Le campionesse e la paura

Pennetta paura

La paura, come da bambina. «E’ stato un attacco di panico – sorride Flavia Pennetta – proprio come nella prima partita che ho giocato su un campo da tennis. Avevo 7 o 8 anni, a Lecce, e mi portarono in ospedale. Quando mia madre mi ha visto in televisione  me l’ha subito ricordato».Perché certe cose non cambiano, e anche le campionesse, a volte, si ritrovano davanti il ba-bau. Che quando sei un’atleta di successo è il timore, l’angoscia di non essere all’altezza di te stessa, di non riuscire più a fare quello un tempo ti riusciva facile. Oggi Flavia Pennetta alla fine il ba-bau l’ha scacciato. Ha superato in tre set Alize Cornet (0-6 7-6 6-2) ed è tornata negli ottavi di Wimbledon, per la terza volta in carriera dopo il 2005 e il 2006. Nonostante quel 6-0 incassato in 20 minuti, quei sette game persi di fila senza riuscire a reagire.

«All’inizio la palla non mi andava, non so perché. Dopo il primo set ho iniziato a ritrovare un po’ di potenza, e lei si è innervosita. Il tie-break del secondo set è stato una follia, nel terzo set ho iniziato a giocare di nuovo il mio tennis». Sul 5-1 del secondo però era arrivato quel senso di soffocamento che anche Sara Errani aveva provato a Parigi, quella fame d’aria improvvisa che Federica Pellegrini conosce molto bene. «Avevo il diaframma bloccato, non riuscivo più a respirare. Non è una bella sensazione, e per di più mi faceva arrabbiare. Mi sono ripetuta che non era niente, che era solo una partita di tennis, che non moriva nessuno, che non ne valeva proprio la pena».

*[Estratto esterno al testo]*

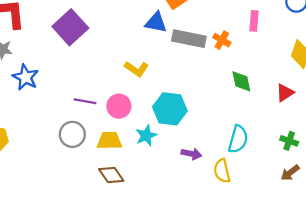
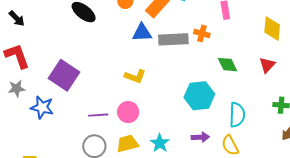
purple square: (70, 27) -> (64, 75), moved
cyan hexagon: (170, 109) -> (199, 96), moved
cyan star: (146, 136) -> (160, 143), moved

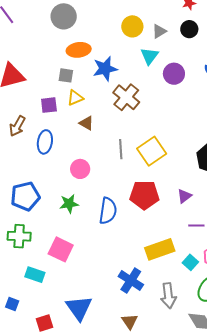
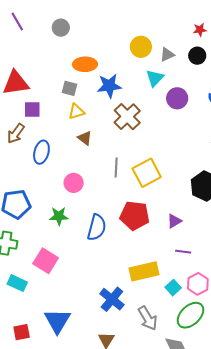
gray circle: (64, 16) -> (61, 28), moved, size x0.7
purple square: (49, 105) -> (32, 109), moved
gray arrow: (168, 296) -> (148, 318), turned -30

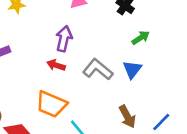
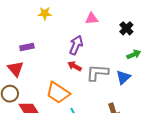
red arrow: (56, 65) -> (75, 66), moved
gray L-shape: (98, 69) -> (97, 73), turned -45

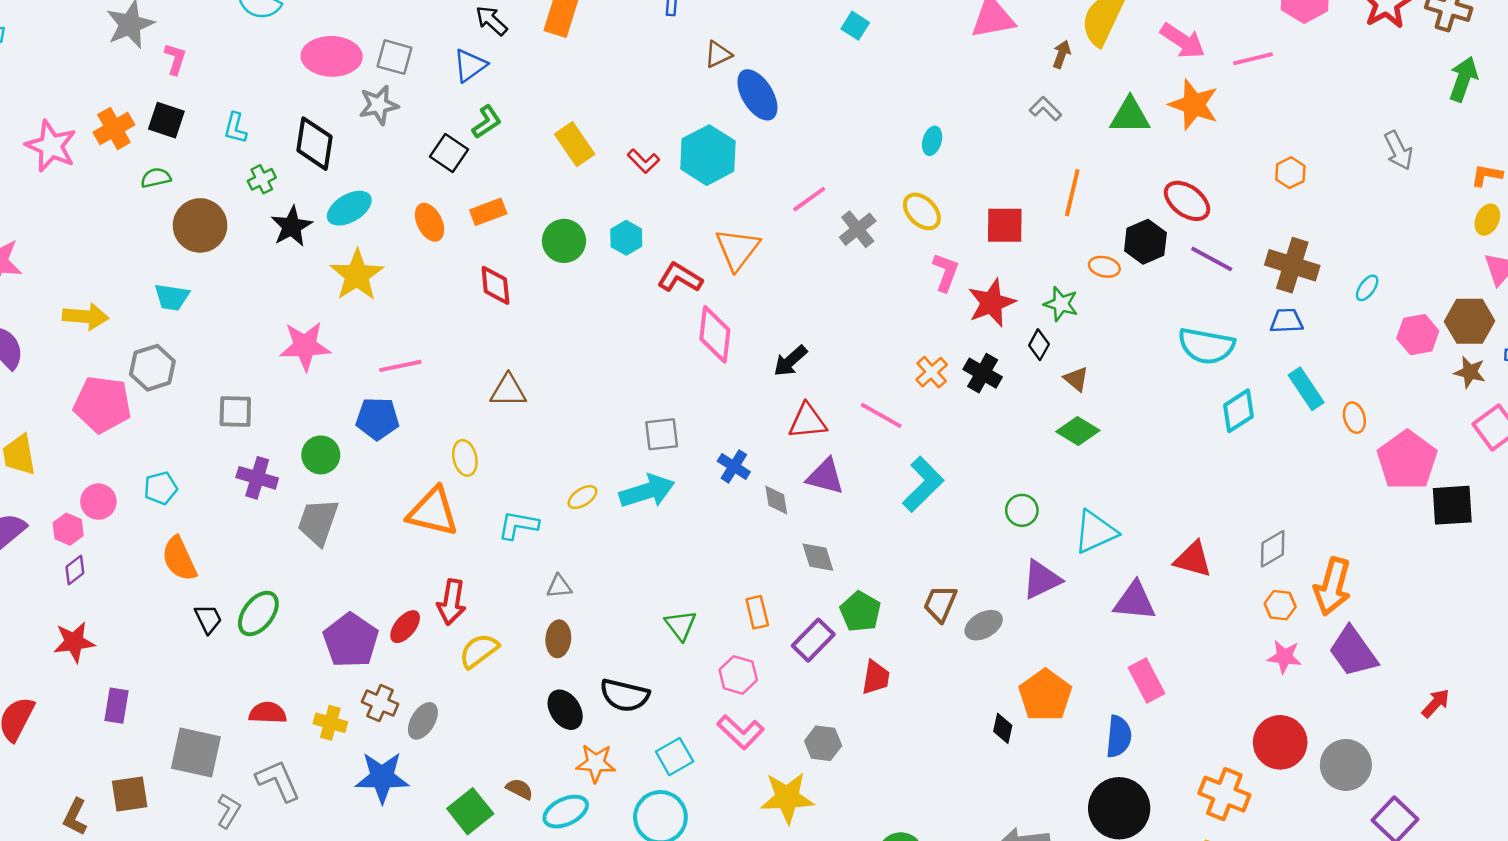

Quando il medico è entrato in campo, sul 5-4, ormai il peggio era passato. La bambina Flavia aveva scacciato il fantasma, si era ricordata di essere una campionessa. Sul nervosismo di oggi però hanno pesato i lunghi mesi passati senza tennis per l’infortunio al polso, l’ansia di rientrare, i dubbi su come sarebbe stata, a 31 anni, la nuova avventura. «La verità è che non abbiamo mai abbastanza pazienza», racconta Flavia. «Prima dell’operazione, poi durante la rieducazione, vogliamo subito recuperare, andare ai mille allora, ritornare quello che eravamo. Ma non succederà. Non sarò mai più la stessa, mi aspetta una storia diversa. Anche perché sono cambiata come persona». Nel 2009 Flavia  è stata la prima italiana della storia ad entrare fra le prime 10 del mondo, oggi è scesa al n.166. Contro la Flipkens, che l’ha battuta malamente due settimane fa a Parigi, c’è un’occasione da prendere al volo, un quarto di finale a Wimbledon che lampeggia dietro l’angolo buio di questi mesi.

«Spero che vada diversamente che a Parigi, dove non ho proprio giocato il mio tennis. Dopo l’infortunio per molto tempo non accettavo di non riuscire a dare il meglio, adesso invece mi accetto. Nel tennis a volta capita di riuscire a fare tutto quello che sai, ma non è così frequente, tante volte devi batterti, lottare con quello che hai. E’ quello che ho fatto oggi. Dopo il primo set mi sono detto che era inutile tirare tutte le palle a rete, o sull’erba; tanto valeva spararle sui teloni, e uscire dal campo con la serenità di averci provato. L’ho fatto, e ora sono molto contenta di me stessa». La paura è un nemico che non si può evitare. Ma che si può battere.